* Collected data *
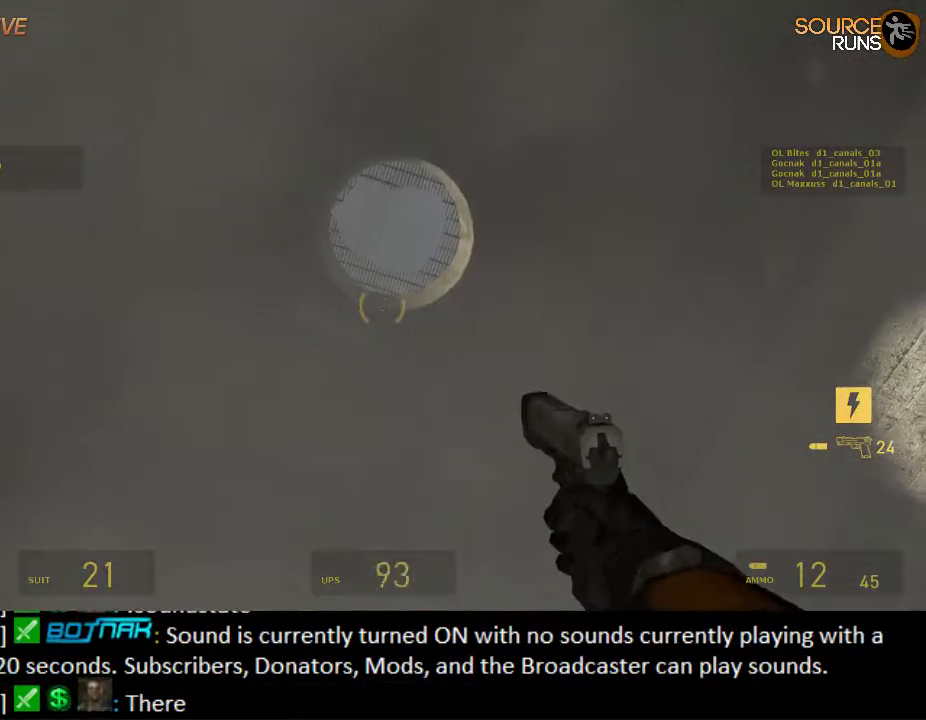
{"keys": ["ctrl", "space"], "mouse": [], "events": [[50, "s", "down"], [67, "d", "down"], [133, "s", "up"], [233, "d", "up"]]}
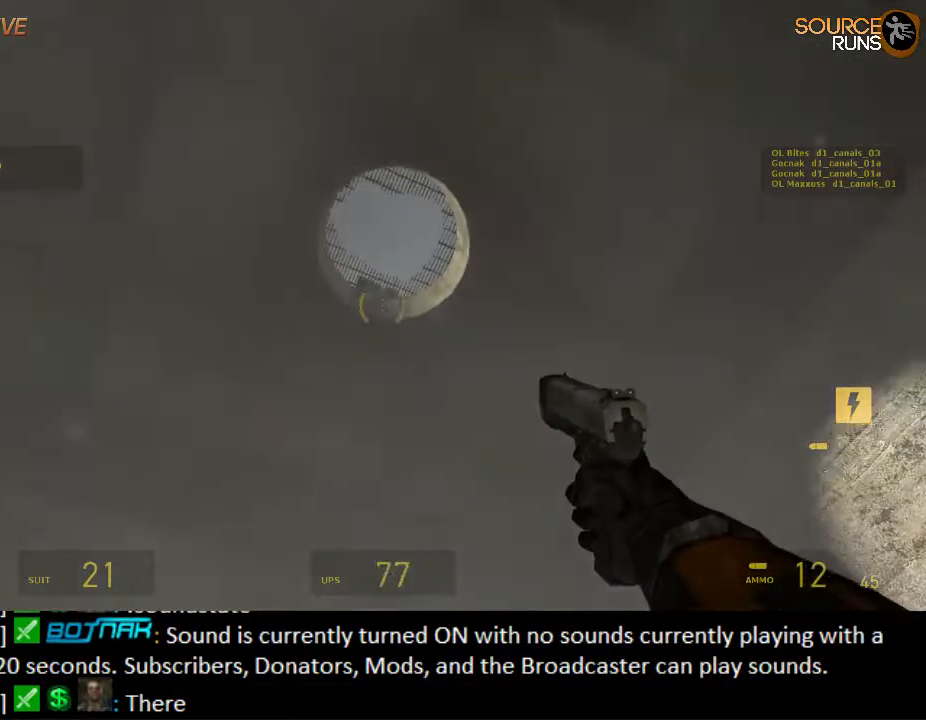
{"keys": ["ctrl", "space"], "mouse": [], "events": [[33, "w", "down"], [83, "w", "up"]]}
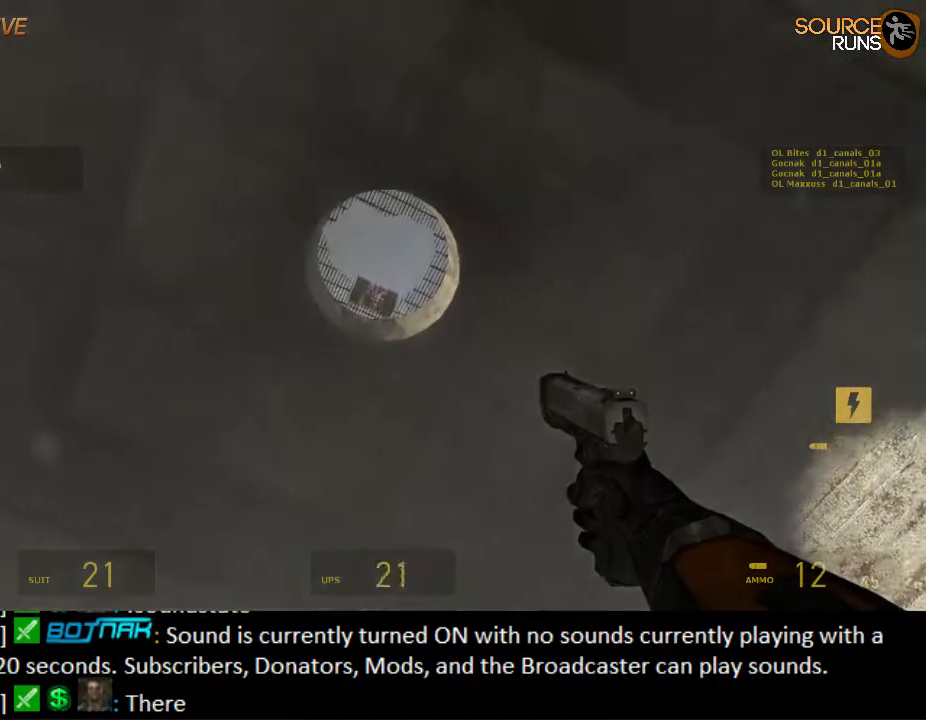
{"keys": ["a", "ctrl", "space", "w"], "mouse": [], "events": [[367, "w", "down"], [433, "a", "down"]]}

* Instructions to follow *
Your reply should consist of the data, transcribed exactly, and should hold no pictures.

* Written answer *
{"keys": ["ctrl", "space"], "mouse": [], "events": [[50, "s", "down"], [67, "d", "down"], [133, "s", "up"], [233, "d", "up"]]}
{"keys": ["ctrl", "space"], "mouse": [], "events": [[33, "w", "down"], [83, "w", "up"]]}
{"keys": ["a", "ctrl", "space", "w"], "mouse": [], "events": [[367, "w", "down"], [433, "a", "down"]]}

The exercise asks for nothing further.